Federal prosecutors are trying to take Mara Lynn Williams’ house and 40 acres of land in connection with a marijuana case against her husband, Royce, who committed suicide during his trial.
Williams, 56, is a cancer survivor and said she knew her husband used marijuana for chronic pain after multiple surgeries, but she said she did not know her was growing it on their property. She was not charged in the criminal case.
Royce Williams was found dead from a self-inflicted gunshot in a car in May as a jury was deliberating the drug charges against him.
Mara Lynn Williams said it is wrong for federal agents to seek to take her home, which she and her husband built, and about 40 acres that have been in his family for generations.
“It is not morally right. My husband has paid with his life. What else do they want?” Williams told the Montgomery Advertiser in a story Sunday.
Asset Forfeiture Coordinator Tommie Brown Hardwick said it is standard procedure for the U.S. attorney’s office to seize property that is believed to have been used to contribute to a crime.
“(Williams’) death, which ended the criminal case, had no effect on the ongoing civil case,” said Hardwick.
“The bottom line is, we don’t want people to benefit from criminal activity,” Hardwick said.
Trial in the forfeiture case is set for early next year.
Williams’ attorney, David Karn of Clanton, said the government will have to show that Mara Lynn Williams took part in the drug operation.
Otherwise, she is protected by what is known as the “innocent spouse” rule, he said.
Karn could not be reached by Clanton Advertiser staff for comment Monday.
But he told The Mongtomery Advertiser a civil forfeiture case “is an uphill battle from any landowner’s perspective.”
Alabama Bureau of Investigation agents discovered the marijuana while flying over it in a helicopter.
The Montgomery Advertiser said court records show that 408 marijuana plants were found on the property behind a school bus a couple of hundred yards from the house.
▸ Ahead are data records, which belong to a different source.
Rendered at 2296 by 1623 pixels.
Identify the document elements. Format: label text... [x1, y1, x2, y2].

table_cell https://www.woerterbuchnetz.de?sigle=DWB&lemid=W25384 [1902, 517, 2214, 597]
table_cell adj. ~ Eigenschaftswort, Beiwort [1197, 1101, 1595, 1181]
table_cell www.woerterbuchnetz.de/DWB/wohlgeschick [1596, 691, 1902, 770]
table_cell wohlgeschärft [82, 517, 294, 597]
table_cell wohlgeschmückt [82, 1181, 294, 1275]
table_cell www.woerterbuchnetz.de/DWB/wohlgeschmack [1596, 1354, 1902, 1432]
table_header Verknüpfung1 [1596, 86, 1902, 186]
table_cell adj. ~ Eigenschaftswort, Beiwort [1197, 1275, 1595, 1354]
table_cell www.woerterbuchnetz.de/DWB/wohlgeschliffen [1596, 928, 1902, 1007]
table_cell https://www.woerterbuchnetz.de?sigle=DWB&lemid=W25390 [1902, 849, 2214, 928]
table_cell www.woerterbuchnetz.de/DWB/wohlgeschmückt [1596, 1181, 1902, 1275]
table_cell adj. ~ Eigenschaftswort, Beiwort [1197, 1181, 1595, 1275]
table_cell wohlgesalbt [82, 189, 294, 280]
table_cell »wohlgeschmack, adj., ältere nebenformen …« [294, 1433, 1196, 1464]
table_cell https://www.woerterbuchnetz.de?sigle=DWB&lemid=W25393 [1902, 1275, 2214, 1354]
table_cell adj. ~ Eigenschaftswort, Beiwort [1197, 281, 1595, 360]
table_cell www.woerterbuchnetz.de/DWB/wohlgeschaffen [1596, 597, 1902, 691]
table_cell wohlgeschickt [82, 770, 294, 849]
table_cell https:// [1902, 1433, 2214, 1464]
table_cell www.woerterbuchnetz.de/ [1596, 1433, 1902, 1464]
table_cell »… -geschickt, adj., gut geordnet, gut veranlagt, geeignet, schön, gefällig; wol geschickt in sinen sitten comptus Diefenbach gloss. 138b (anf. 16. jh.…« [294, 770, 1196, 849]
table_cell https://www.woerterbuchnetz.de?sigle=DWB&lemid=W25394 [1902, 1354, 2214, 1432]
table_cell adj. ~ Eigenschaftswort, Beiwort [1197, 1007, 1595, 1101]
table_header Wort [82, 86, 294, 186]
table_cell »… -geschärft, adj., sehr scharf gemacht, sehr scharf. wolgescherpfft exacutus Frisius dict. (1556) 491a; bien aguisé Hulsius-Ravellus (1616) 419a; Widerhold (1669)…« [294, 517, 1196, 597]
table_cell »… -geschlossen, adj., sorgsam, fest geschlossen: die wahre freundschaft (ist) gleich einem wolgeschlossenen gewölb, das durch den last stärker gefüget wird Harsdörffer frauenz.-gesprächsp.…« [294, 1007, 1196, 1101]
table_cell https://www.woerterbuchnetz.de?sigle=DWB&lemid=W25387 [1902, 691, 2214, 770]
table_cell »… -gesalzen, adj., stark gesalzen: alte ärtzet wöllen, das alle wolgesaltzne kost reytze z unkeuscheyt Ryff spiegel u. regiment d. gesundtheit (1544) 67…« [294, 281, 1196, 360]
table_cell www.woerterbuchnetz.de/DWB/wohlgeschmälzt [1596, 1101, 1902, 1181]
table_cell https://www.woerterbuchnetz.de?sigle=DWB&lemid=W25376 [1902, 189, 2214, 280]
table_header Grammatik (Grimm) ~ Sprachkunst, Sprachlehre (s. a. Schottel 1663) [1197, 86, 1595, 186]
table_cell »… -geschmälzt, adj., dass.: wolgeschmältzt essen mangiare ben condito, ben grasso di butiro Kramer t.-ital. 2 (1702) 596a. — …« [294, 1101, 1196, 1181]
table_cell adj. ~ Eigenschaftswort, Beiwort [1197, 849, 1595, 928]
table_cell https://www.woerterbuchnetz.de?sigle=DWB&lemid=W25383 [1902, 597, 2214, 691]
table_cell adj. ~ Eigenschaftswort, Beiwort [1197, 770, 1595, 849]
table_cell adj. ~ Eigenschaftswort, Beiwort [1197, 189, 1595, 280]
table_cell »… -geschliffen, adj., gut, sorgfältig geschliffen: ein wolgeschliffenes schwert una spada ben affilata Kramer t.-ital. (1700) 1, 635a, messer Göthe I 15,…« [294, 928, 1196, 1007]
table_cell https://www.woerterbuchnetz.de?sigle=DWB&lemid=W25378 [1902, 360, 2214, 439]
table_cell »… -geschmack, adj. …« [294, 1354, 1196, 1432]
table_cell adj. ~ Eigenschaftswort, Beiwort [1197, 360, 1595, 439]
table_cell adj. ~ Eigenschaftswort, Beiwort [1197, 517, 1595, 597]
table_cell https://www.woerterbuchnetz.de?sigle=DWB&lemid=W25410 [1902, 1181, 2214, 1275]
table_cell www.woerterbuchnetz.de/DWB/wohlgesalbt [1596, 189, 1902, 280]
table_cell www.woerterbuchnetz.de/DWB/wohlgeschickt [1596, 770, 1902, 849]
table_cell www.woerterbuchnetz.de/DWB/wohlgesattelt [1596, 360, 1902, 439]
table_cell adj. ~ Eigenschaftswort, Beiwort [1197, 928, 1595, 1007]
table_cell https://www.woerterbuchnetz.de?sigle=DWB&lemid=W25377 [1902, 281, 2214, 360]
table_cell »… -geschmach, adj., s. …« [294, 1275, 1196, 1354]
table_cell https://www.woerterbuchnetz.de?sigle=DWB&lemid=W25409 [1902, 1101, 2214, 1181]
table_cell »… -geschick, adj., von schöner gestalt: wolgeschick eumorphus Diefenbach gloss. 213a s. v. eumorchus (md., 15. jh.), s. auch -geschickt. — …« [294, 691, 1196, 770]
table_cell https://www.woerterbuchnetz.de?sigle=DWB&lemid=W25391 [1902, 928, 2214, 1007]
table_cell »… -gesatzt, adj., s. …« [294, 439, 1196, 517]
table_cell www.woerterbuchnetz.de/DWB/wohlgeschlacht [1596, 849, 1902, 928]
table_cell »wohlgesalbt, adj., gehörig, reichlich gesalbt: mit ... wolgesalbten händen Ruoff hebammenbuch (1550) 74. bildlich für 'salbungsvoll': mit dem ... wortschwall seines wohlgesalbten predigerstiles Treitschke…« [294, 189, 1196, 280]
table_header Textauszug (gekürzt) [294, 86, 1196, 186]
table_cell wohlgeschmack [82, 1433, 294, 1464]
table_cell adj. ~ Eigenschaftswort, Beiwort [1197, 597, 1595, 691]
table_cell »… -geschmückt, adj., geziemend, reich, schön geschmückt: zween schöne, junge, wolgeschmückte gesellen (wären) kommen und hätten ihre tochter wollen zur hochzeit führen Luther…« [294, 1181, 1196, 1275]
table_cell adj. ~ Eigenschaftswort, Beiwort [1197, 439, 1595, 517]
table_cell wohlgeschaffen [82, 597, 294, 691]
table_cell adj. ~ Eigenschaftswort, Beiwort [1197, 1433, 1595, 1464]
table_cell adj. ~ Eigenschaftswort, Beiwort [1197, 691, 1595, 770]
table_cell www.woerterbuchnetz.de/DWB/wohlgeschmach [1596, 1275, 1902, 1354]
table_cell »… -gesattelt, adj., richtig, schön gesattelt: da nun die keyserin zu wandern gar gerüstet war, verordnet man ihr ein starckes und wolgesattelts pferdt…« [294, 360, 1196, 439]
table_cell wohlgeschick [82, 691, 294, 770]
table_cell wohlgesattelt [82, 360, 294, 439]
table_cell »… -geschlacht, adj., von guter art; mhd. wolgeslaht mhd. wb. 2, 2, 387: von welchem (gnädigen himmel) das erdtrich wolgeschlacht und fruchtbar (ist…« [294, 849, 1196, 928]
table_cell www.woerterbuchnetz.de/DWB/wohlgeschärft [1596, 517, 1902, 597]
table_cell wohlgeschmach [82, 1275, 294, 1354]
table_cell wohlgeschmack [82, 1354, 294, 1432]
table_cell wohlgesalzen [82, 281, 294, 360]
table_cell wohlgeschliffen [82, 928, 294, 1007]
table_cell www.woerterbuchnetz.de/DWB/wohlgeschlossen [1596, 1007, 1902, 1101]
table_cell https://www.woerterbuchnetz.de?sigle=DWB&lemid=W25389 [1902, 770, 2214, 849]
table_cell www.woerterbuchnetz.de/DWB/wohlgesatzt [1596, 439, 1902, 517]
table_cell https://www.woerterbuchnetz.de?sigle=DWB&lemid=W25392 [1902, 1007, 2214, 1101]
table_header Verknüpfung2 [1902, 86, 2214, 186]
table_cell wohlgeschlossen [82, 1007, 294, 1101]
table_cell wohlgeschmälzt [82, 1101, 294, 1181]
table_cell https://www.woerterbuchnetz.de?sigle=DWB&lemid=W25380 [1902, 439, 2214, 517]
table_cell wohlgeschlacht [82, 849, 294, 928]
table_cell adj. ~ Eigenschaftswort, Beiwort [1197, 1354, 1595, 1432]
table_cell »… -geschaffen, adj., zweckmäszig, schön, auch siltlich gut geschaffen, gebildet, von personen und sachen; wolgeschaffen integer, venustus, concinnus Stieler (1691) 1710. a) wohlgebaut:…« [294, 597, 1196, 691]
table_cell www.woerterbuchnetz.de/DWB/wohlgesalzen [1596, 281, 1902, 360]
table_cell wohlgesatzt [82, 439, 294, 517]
Authorities seized 10 firearms, $18,400 in cash, vehicles, computers and other belongings.
Williams said several of the vehicles were returned and that she does not want the guns back, though one belonged to her father. She said her husband liked to keep cash handy and had expected to be out of construction work.
Mara Lynn Williams said she was diagnosed in 2003 with breast cancer that subsequently spread to her liver, lungs and bone, but is now in remission.
“It has been in remission before, so I know it will be back,” she said.